This past year, while I was in filling in at Our Lady of the Black Hills, Piedmont, Deacon John and Joni Osnes invited me to be part of their Sunday adult faith formation class after Mass. They were studying “The Disciple as Steward” by Sharon Hueckel, which is a six-week, small group study based on the U.S. Bishops’ pastoral letter on stewardship titled, “Stewardship: A Disciple’s Response.”
One of the questions that was asked was, “Who am I?” As we went around the room, the answers to that question went something like this: I am an engineer, I am a mother, I am a dad, and I am a teacher.
Jacque Osnes, a college student, surprised us all when she said, “First, I am a child of God. That is who I am, first and foremost a child of God.”
Wow, what a great answer. I wished I would have come up with that: “First, I am a child of God. That is who I am, first and foremost a child of God.”
The answer to the question of “Who am I?” is not about what we do or even what we possess or own, but the truth is found in answering another question: “Whose we are?”
Jacque was right; first and foremost we are children of God. Through our baptism in Christ we have been adopted as sons and daughters of God the Father; we
become partakers of his divine nature and we are temples of the Holy Spirit (Catechism of the Catholic Church #1265). What defines us a person is the fact that we have been made in the image and likeness of God, and because of that we are called to love, know and serve him.
Fr. Paul Hoesing, in his pamphlet on prayer, Have I Been With You? Personal Prayer For Young Disciples, says, “Our relationship gives us an identity, and our identity gives us a mission.

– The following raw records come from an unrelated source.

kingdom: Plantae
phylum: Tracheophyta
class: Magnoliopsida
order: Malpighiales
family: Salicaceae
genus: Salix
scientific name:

What we do (our mission) flows from our identity (who we are), and who we are begins with our hearts in communion with Jesus.” Fr. Paul is emphasizing three key words in his description of who we are: Relationship — Identity – Mission (RIM).
Relationship — Identity – Mission is rooted in the vine and branches passage in Jn 15:4, “Remain in me, as I remain in you. Just as a branch cannot bear fruit on its own unless it remains on the vine, so neither can you unless you remain in me.”
However, we often get this ordering reversed by putting mission first, then identity and lastly relationship. When we put mission first, it is easy to lose our way and our identity because our focus and gaze is not on Christ, but rather on the mission and on ourselves.
When we get this upside down, the mission inevitably takes up all of our time and energy, and in the end we have no time for a personal relationship with Christ. It is much easier and less challenging for us to focus on the mission rather than on our relationship and identity with Jesus.
Let’s face it: being people of prayer is difficult because it requires us to be disciplined and to have a spirit of constancy in our lives when it comes to giving time to building and maintaining a personal intimacy with the Lord.
This is why in our diocesan priority plan prayer is our first core value. Bishop Robert Gruss indicates, “Prayer is listed first
because it provides us a secure foundation” as we read in the story of the wise and foolish builders in Lk 6:46 -49.
Since March, we have been focusing on the second lens of our stewardship initiative lively faith: prayer, study and formation. Both Msgr. Thomas Richter at Pastoral Ministry Days and Jim Beckman at the Stewardship Summit focused on RIM: Relationship — Identity – Mission in their talks. Msgr. Richter describes RIM in the
context of the experience of Jesus’ life:
“Relationship with the Father for 30 years, then at Jesus’ baptism the Father proclaims his Identity, ‘This is my beloved son with whom I am well pleased.’ Then the Spirit sends Jesus on Mission.”
I encourage you to go to our diocesan webpage and listen to both Msgr. Richter’s and Jim Beckman’s talks on lively faith. (Msgr. Richter) http://rapid
resources;and (Jim Beckman) http://rapidcitydiocese.org/stewardship or you can download them to your smart phone as an audio file. (Podcast) https://itunes.apple.com/us/podcast/
Pope Emeritus Benedict XVI , while speaking to a gathering of young people at Westminster Cathedral, sums up the theme of RIM in this way: “This is the message I want to share with you today. I ask you to look into your hearts each day to find the source of all true love. Jesus is always there, quietly waiting for us to be still with him and to hear his voice. Deep within your heart, God is calling you to spend time with him in prayer. But this kind of prayer, real prayer, requires discipline; it requires making time for moments of silence every day. Often it means waiting for the Lord to speak. Even amid the business and stress of our daily lives, we need to make space for silence, because it is in the silence that we find God, and in silence that we discover our true self. And in discovering our true self, we discover the particular vocation which God has given us for building up his church and the redemption of our world.”
With the Advent/Christmas seasons upon us, spend some time in re-examining your relationship with Christ, who first gives us our identity as beloved sons and daughters of the Father and then sends us out on mission through the Holy Spirit to bear abundant fruit in his name.